**DOCUMENT EXCERPT**
►

I ended up leaving late Saturday night and was sad to go, but so glad I had a chance to relax a little and hang around people I love. It's such a rejuvenating thing!

Saturday, June 22, 2013

Lend a hand. Or money.

I'm alive, but I've been enjoying summertime and have tried to stay away from the computer. I'll be back soon with an update on my life! 

I've talked a little about this before, but some days are so full of greatness that I can't help but to feel guilty. I have so many good things going on in my life, great friends, and a great family, and while I know I deserve it, simply because I think almost everyone deserves it, I just feel so sad for everyone who doesn't have the same things that I have. And by things, I don't mean a TV, a car, etc, but just the feeling I have of happiness, contentness and safety.

A couple weeks ago a friend posted a link on her Facebook from Flagstaff Shelter Services about how they needed food donations to feed the homeless. FSS isn't able to provide overnight services during the summer like they do during winter, but they will be providing breakfast from 7am-1pm every day. That adds up to a lot of food and money!

I've always been one to donate to a good cause, even if it was a dollar or two, but I know I can do more than that. And I am! I've adjusted the budget around so that we can have $20 a month to give away to something we want to help with. At first, I thought there was no way we would have money. I'm a college student who works short hours during the semester, and it's not like Vince is rolling in the big bucks. But after realizing that if I'm privileged enough to spend more than an hour of my time researching what kind of freaking tupperware I want (glass? plastic? bpa free? round? square?) and buying an $8 tube of lipstain at Target, I realized I have more than enough money a month. Well, not more than enough, but at least $20.


60 yoghurts, 2 giant watermelons I cut up, jelly (homemade and store-bought) and peanut butter for $25

One thing that really stuck with me was a post that the manager of FSS posted on her Facebook wall. She was giving a ride to one of the patrons of the shelter and he said that he typically doesn't like to eat a lot because he has no where to go to the bathroom, since most businesses do not let homeless people use them. Read that last sentence again. And then again. And then one more time, for good measure. This man, who only has access to a small amount of food, sometimes prefers not to eat because he has no where to use a restroom. How heartbreaking is that? It's something I never would have thought of until I read that. A lot of people claim that the homeless have done it to themselves, and that if they really wanted to do something about it, they could. Do you honestly think that someone would choose this life? A life where they opt not to eat because they had no where to take a shit?

◄

Dataset items:
►

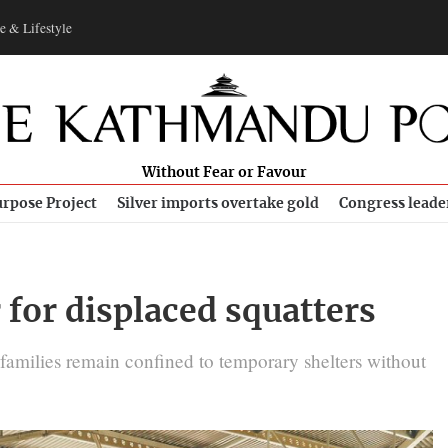
e & Lifestyle
Without Fear or Favour
rpose Project
Silver imports overtake gold
Congress leade
 for displaced squatters
 families remain confined to temporary shelters without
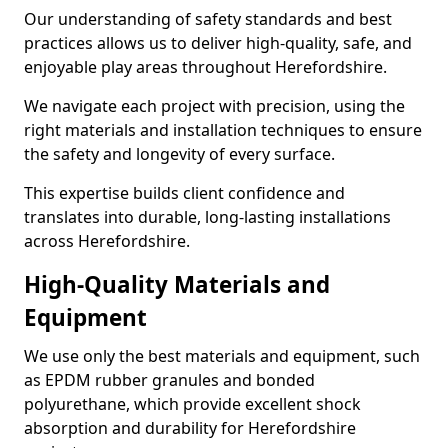
Our understanding of safety standards and best
practices allows us to deliver high-quality, safe, and
enjoyable play areas throughout Herefordshire.
We navigate each project with precision, using the
right materials and installation techniques to ensure
the safety and longevity of every surface.
This expertise builds client confidence and
translates into durable, long-lasting installations
across Herefordshire.
High-Quality Materials and
Equipment
We use only the best materials and equipment, such
as EPDM rubber granules and bonded
polyurethane, which provide excellent shock
absorption and durability for Herefordshire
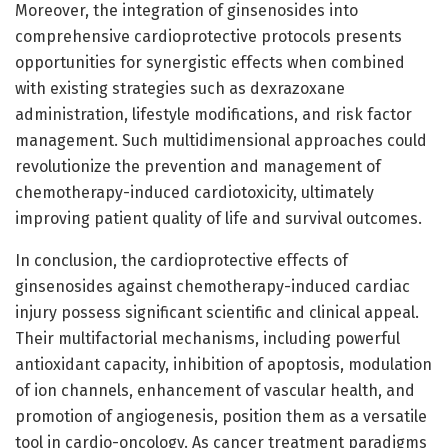
Moreover, the integration of ginsenosides into
comprehensive cardioprotective protocols presents
opportunities for synergistic effects when combined
with existing strategies such as dexrazoxane
administration, lifestyle modifications, and risk factor
management. Such multidimensional approaches could
revolutionize the prevention and management of
chemotherapy-induced cardiotoxicity, ultimately
improving patient quality of life and survival outcomes.
In conclusion, the cardioprotective effects of
ginsenosides against chemotherapy-induced cardiac
injury possess significant scientific and clinical appeal.
Their multifactorial mechanisms, including powerful
antioxidant capacity, inhibition of apoptosis, modulation
of ion channels, enhancement of vascular health, and
promotion of angiogenesis, position them as a versatile
tool in cardio-oncology. As cancer treatment paradigms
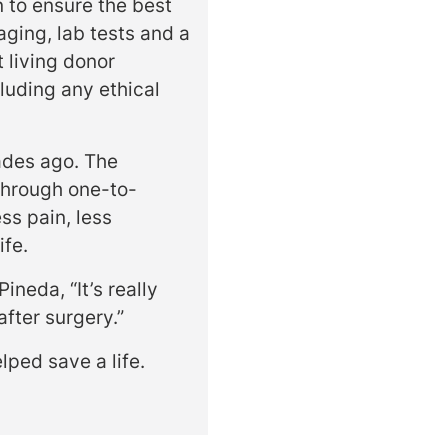
n to ensure the best
aging, lab tests and a
 living donor
luding any ethical
ades ago. The
through one-to-
ss pain, less
ife.
ineda, “It’s really
after surgery.”
lped save a life.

◄

**TASKS FOR THIS EXERCISE**
(a) Summarize the blog post in two sentences.
(b) Rewrite the paragraph of the blog post that begins "A couple weeks ago a friend posted" in fewer words, keeping its main facts.
The listing is separate material and is not part of the blog post.

**REPLIES**
(a) The writer feels guilty for having happiness, contentment and safety that many others lack. After a friend shared a Flagstaff Shelter Services request for food donations, the writer adjusted the budget to give away $20 a month and was deeply affected by the manager's story of a man who sometimes avoids eating because most businesses won't let homeless people use their restrooms.

(b) A couple of weeks ago, a friend shared a Flagstaff Shelter Services Facebook post asking for food donations for the homeless. FSS can't offer overnight services in summer as it does in winter, but it will serve breakfast every day from 7am to 1pm, which takes a lot of food and money.